DOUGLAS J. FEITH & SETH CROPSEY
The murderous anti-American violence in Libya and Egypt highlights a grim dilemma. Even U.S. officials who believe that promoting democracy and human rights serves U.S. interests need to acknowledge that popular revolutions against unattractive authoritarians can make matters worse. In other words, sometimes our policy choices are between bad and worse. Hatred of tyranny does not, alas, equate to love of liberty. One doesn’t have to feel nostalgia for Hosni Mubarak’s dictatorship to recognize that the new Islamist government in Egypt seems intent on doing far more harm to human rights and U.S. interests than Mubarak ever did.

The challenge for U.S. officials is to maximize the chances that we can influence events for the good. By cutting pro-democracy funding in the pre-upheaval period and generally shunning a leadership role, the Obama administration has not met this challenge. This has been true in Egypt, Libya, Syria, Iran, and elsewhere.

President Obama is more interested in renouncing American assertiveness and establishing the paramountcy of the United Nations Security Council than he is in advancing the particular interests of the United States. 
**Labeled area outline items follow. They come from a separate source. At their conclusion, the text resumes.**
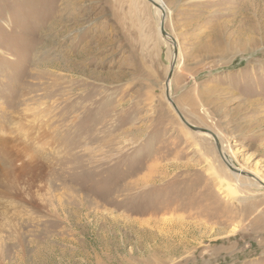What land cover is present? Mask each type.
<instances>
[{
	"label": "rangeland",
	"instance_id": "1",
	"mask_svg": "<svg viewBox=\"0 0 264 264\" xmlns=\"http://www.w3.org/2000/svg\"><path fill=\"white\" fill-rule=\"evenodd\" d=\"M159 1L243 174L147 0H0V264H264V0Z\"/></svg>",
	"mask_w": 264,
	"mask_h": 264
},
{
	"label": "water",
	"instance_id": "2",
	"mask_svg": "<svg viewBox=\"0 0 264 264\" xmlns=\"http://www.w3.org/2000/svg\"><path fill=\"white\" fill-rule=\"evenodd\" d=\"M149 3H151L154 7H156V8H158L160 11H161V13H163V16L161 17V19H160V22H159V33H160V35L164 38V39H166V37L167 36H169L166 32H165V30H164V22H165V18H164V10H163V8H162V6L158 3V2H156L155 0H147ZM171 37V36H170ZM172 38V37H171ZM167 40V39H166ZM172 40V46H173V51H172V63H171V66H170V70H169V73H168V76H167V79H166V83H165V89H166V99H167V101L171 104V106H172V108H173V110L176 112V114H177V116H178V118H179V120L189 129V130H191V131H193V132H199V133H203V134H206V135H209L210 137H212V139L214 140V143H215V146H216V148H217V151H218V153H219V155H220V157H221V159H222V161L224 162V164L228 167V169L229 170H233V171H235V172H237L238 174H240V175H242L243 174V172L242 171H238V170H236V169H233L232 168V166L228 163V162H226V160L224 159V157H223V154H222V151H221V146H220V143H219V140H218V138H217V136L213 133V132H211V131H209V130H206V129H203V128H198V127H195V126H192L191 124H189L186 120H185V118L181 115V113L179 112V110H178V108H177V106L174 104V102H173V100H172V98H171V96L169 95V82H170V80H171V77H172V74H173V72H174V67H175V58L177 57V49L175 48L176 46H175V42H174V40H173V38L171 39ZM264 186V185H263Z\"/></svg>",
	"mask_w": 264,
	"mask_h": 264
},
{
	"label": "bare ground",
	"instance_id": "3",
	"mask_svg": "<svg viewBox=\"0 0 264 264\" xmlns=\"http://www.w3.org/2000/svg\"><path fill=\"white\" fill-rule=\"evenodd\" d=\"M156 2H158L161 6H162V8H163V10H164V18L167 20L168 18H169V12H168V10L166 9V7L165 6H163L162 4H161V2L159 1V0H155ZM138 2V1H137ZM249 3V2H248ZM145 4V3H144ZM142 6V5H141ZM152 7L154 8V10H155V12L158 14V21L160 22V19H161V17L163 16V13H161V11L158 9V8H156V7H154L153 5H152ZM142 12V11H141ZM148 16V15H147ZM253 21V20H252ZM256 23V22H255ZM159 24V23H158ZM148 26V25H147ZM158 29H159V25H158ZM143 35V34H142ZM151 35V34H150ZM148 38V37H147ZM167 39V40H166ZM166 39H164L166 42H168V44H170V45H172V38L170 37V36H167L166 37ZM174 40V39H173ZM164 42V41H163ZM174 42H175V48L176 49H179V47L177 46V44H176V41L174 40ZM178 47V48H177ZM171 49H172V47H171ZM179 51V50H178ZM177 51V52H178ZM181 53L179 52L178 54H177V57L174 59L175 60V63L177 62V64L179 65L178 67H177V69H178V72H181V70H182V65H181V62H180V59H179V55H180ZM173 61H172V53H171V55H170V66H171V63H172ZM152 64V63H151ZM169 87H170V85H169ZM202 134V133H201ZM218 138V137H217ZM225 146V145H224ZM222 154H223V157H224V159L226 160V162H228L230 165H233L234 166V164L231 162V160L229 159V157L226 155V153H224V152H222ZM239 171V170H238ZM234 176H239L238 174H235ZM261 180V179H260ZM263 181V180H262ZM262 181H258L259 183L257 184L259 187H261V188H263V186L262 185H264V183L262 182ZM262 184V185H261ZM229 189V188H228ZM228 191H231V189H229ZM234 193V192H233ZM232 195V194H231Z\"/></svg>",
	"mask_w": 264,
	"mask_h": 264
}]
</instances>
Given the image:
 Douglas J. Feith and Seth Cropsey are senior fellows at the Hudson Institute.
 

CAROLINE GLICK
It is extremely telling that in the aftermath of the 9/11 assaults on the U.S. embassy in Cairo, U.S.-supported Egyptian president Mohamed Morsi has refused to condemn the attack. He has called on the U.S. to prosecute the filmmaker who produced the film that Muslims find insulting. In this vein it is important to note that the film was screened on an Egyptian Salafist television station. Moreover, the assault on the U.S. embassy was led by Mohamed Zawahiri, al-Qaeda chief Ayman Zawahiri’s brother. Mohamed Zawahiri was released from prison by Morsi.

As for Libya, it is clear that the forces who assaulted the U.S. consulate in Benghazi and murdered the U.S. ambassador and three other foreign-service officers were professional fighters. They were armed with RPG-7s. They were in possession of intelligence information regarding — at a minimum — the whereabouts of the U.S. ambassador. 

When the U.S. began its sponsorship of the Libyan rebels against the already neutered Moammar Qaddafi, it was already known that elements of al-Qaeda were participating in the rebellion. And when Qaddafi fell, one of the first things the victorious rebels did was raise an al-Qaeda flag over a courthouse in Benghazi.

All of this is simply to say that the true face of the misnamed Arab Spring, so enthusiastically supported by Obama, is finally undeniable. The Obama administration has played a central role in overthrowing U.S.-aligned regimes and replacing them with regimes that are hostile to the U.S. and its strategic interests. 

I find it noteworthy that the Washington Post was swift to condemn Republican presidential nominee Mitt Romney for referring to the administration’s apology to the mob attacking the U.S. embassy as “disgraceful.” It was disgraceful. And it is even more disgraceful that the Washington Post would seek to squelch debate about the nature of Obama’s foreign policy and its contribution to the assaults on the U.S. embassies on September 11.

 Caroline Glick writes for the Jerusalem Post.